Heeding History

In the past, Special sessions have spelled doom for lawmakers

It may be inappropriate for Nevada legislators to meet in a special session around Yom Kippur. But they may have a lot to atone for, and the voters may not let them.

Gov. Brian Sandoval plans to call the session sometime in the second week of October. Then lawmakers will decide whether to raise room taxes for a stadium Sheldon Adelson and Mark Davis are funding with about $1.25 billion, with visitors to Nevada ponying up the rest. Legislators have to decide whether they should increase taxes and put the additional revenue into a stadium.

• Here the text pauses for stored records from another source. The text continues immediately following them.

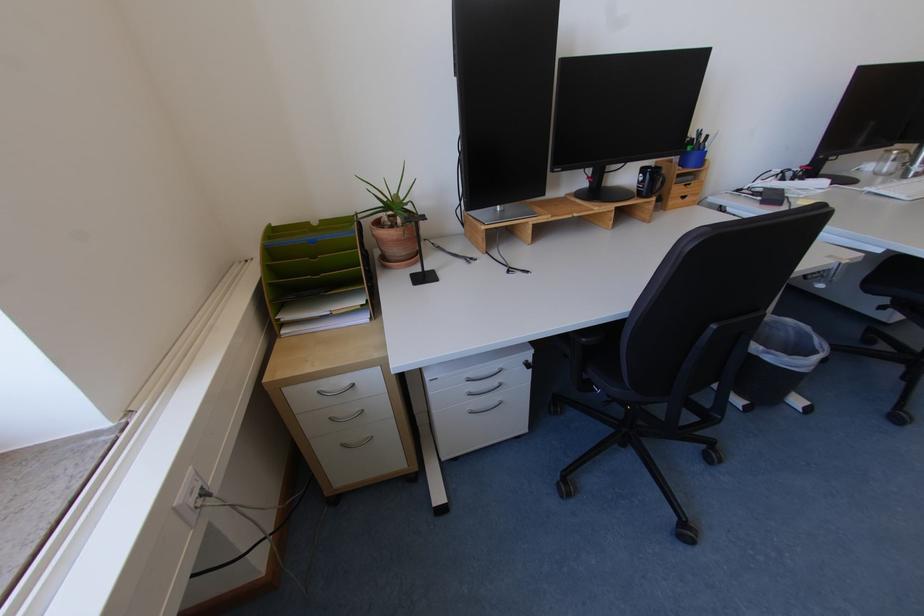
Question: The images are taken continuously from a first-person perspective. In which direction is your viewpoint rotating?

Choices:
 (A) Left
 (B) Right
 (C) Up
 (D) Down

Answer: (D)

It may or may not help them decide if they know that Adelson is worth about $31 billion, and Forbes values Davis’ Raiders at $2.1 billion with only about $225 million a year from NFL television contracts, and virtually every metric known to intelligent life ranks Nevada at or near the bottom in education and social services because the state chronically underfunds these programs. It may not help them if they realize everyone knows this tax hike wouldn’t happen if it funded those programs.

Similarly, it may or may not help them to know what has happened after other controversial special sessions—and this one will be controversial, whether or not the main local newspaper says so.

In 1907, the Industrial Workers of the World tried to organize miners in the boomtown of Goldfield. The mine owners, led by George Wingfield, the state’s future political boss, determined to break the strike. The shooting of a restaurateur enabled them to railroad murder convictions and prison sentences for two of the union organizers, who wound up being pardoned 80 years later—when they weren’t around to enjoy being vindicated.

The murder also provided the impetus to request that Gov. John Sparks seek federal troops to restore order to Goldfield. He did as he was told. Later, President Theodore Roosevelt, smelling a rat, sent out an investigating committee that concluded the troops were unnecessary. Roosevelt told Sparks the state could handle its own problems by creating a state police force. In 1908, Sparks called a special session of the legislature, which did just that.

This pleased Wingfield. As for the voters … six of the 17 state senators and 33 of the 40 assemblymen—yes, 33 of 40—didn’t return for the 1909 session. And remember, state senators are elected every four years, so half of them weren’t even on the ballot that year—only three of the state senators from 1907 were left by 1911. Granting the mobility of a boom-and-bust mining economy and that being a Nevada legislator never has been the most pleasant duty, it isn’t hard to figure out that the voters made clear, or many legislators understood, the price they would pay.

Two decades later, Wingfield prompted another special session. In 1927, revelations appeared that two of his political apparatchiks, the recently departed state treasurer and controller, had embezzled more than $500,000 in state funds. Since their defense was essentially that Wingfield was their boss and they figured they were safe to do whatever they wanted as long as he ran the state and liked them, Wingfield eventually agreed to make up about 30 percent of the difference. The rest would come from a tax increase, which a special session agreed to in 1928.

How did they come out? Four of the 17 state senators and 25 of the 37 assemblypeople were nowhere to be seen in Carson City in the next session in 1929.

In 1989, lawmakers approved a pension increase for state employees. But they included themselves. Those who served 30 years in the legislature would gain 300 percent. Those affected would be few, but legislative leaders told their caucuses to vote for it or their bills would be killed. One member who disagreed countered that anyone who voted for it wouldn’t be around to make their lives miserable anyway.

Said member was right. After a special session to repeal the pension hike, nearly half of the members of the assembly weren’t back for the next session.

Now, there’s always turnover. There are also many reasons someone either doesn’t seek re-election or loses. But if the past is prologue, those who go to the special session in October might want to make completely sure their constituents are with them, or the day of atonement may become the day of judgment.

Michael Green is an associate professor of history at UNLV.